**ACTION ITEM A**
In the forum thread on Zookeeper failure handling, which method is called when the connection is suspended?

Re: Zookeeper failure handling

Gyula Fóra Tue, 26 Sep 2017 09:34:59 -0700

Hi,

I did some experimenting and found something that is interesting and looks
off.


So the only problem is when the ZK leader is restarted, not related to any
retry/reconnect logic (not affected by the timeout setting).
I think the following is happening (based on the logs
https://gist.github.com/gyfora/acb55e380d932ac10593fc1fd37930ab):

1. Connection is suspended, notLeader method is called  -> revokes
leadership without checking anything, kills jobs
2. Reconnects , isLeader and confirmLeaderSessionID methods are called
(before nodeChanged) -> Overwrites old confirmed session id in ZK with the
new one before checking (making recovery impossible in nodeChanged)

I am probably not completely aware of the subtleties of this problem but it
seems to me that we should not immediately revoke leadership and fail jobs
on suspended, and also it would be nice if nodeChanged would be called
before confirmLeaderSessionID.

Could someone with more experience please take a look as well?

Thanks!
Gyula

Gyula Fóra <gyula.f...@gmail.com> ezt írta (időpont: 2017. szept. 25., H,
16:43):

> Curator seems to auto reconnect anyways, the problem might be that there
> is a new leader elected before the old JM could reconnect. We will try to
> experiment with this tomorrow to see if increasing the timeouts do any good.
>
> Gyula
>
> Gyula Fóra <gyula.f...@gmail.com> ezt írta (időpont: 2017. szept. 25., H,
> 15:39):
>
>> I will try to check what Stephan suggested and get back to you!

**DATA SECTION**
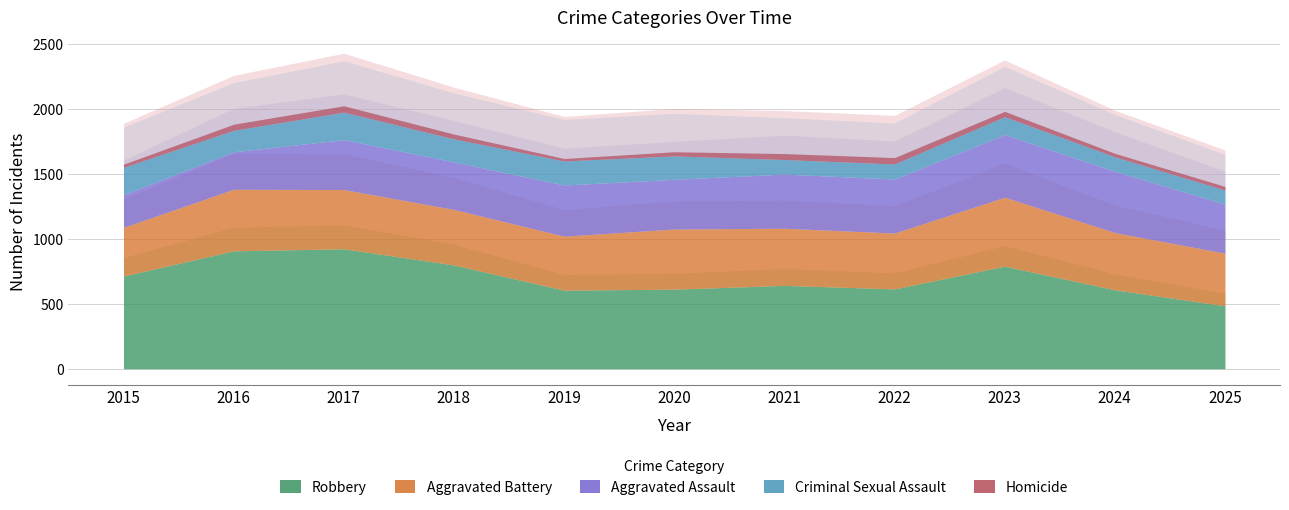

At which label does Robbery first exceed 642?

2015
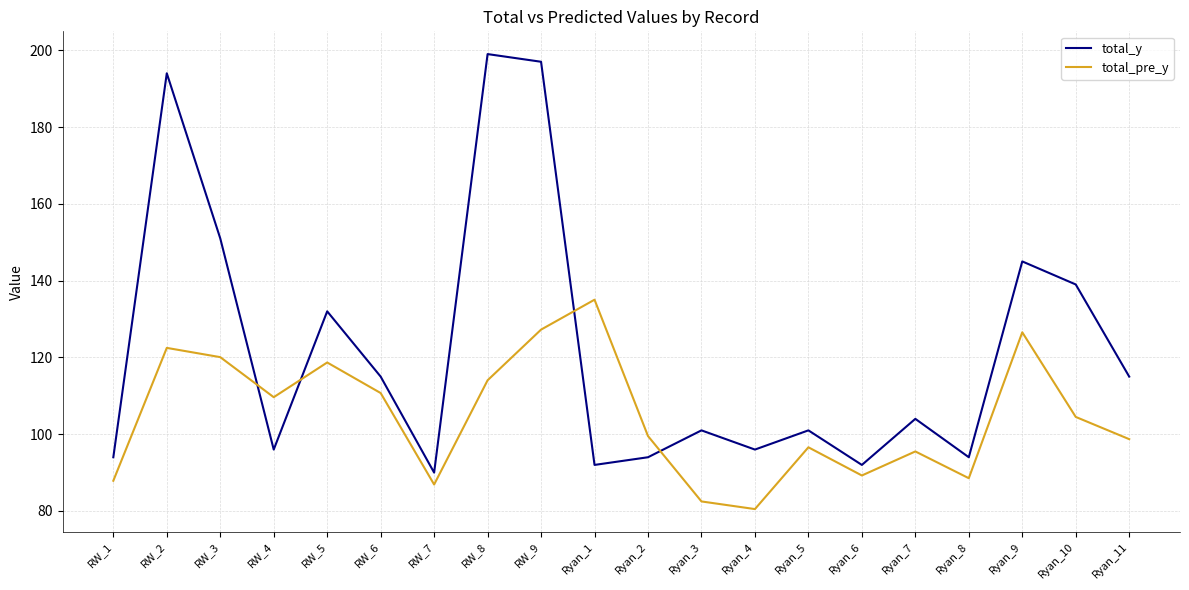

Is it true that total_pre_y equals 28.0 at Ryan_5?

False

--

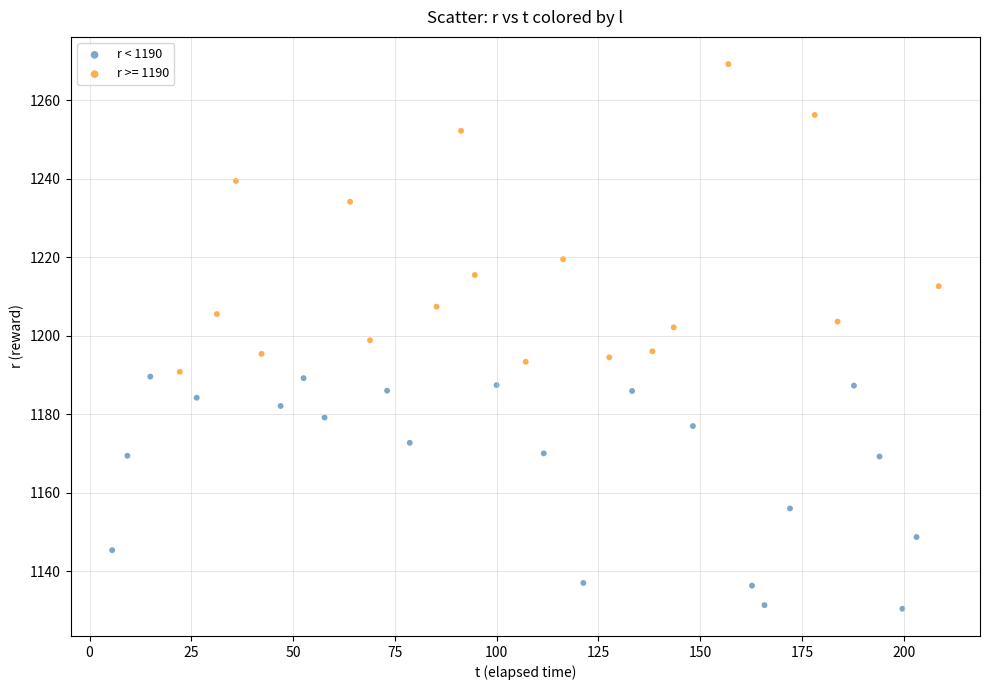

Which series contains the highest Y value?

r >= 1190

**ACTION ITEM B**
Quote the stretch of the records from the line containing "At which label does Robbery first exceed 642?" through the line containing "Is it true that", leaving out the pictures.

**REPLY A**
The notLeader method.

**REPLY B**
At which label does Robbery first exceed 642?

2015

Is it true that total_pre_y equals 28.0 at Ryan_5?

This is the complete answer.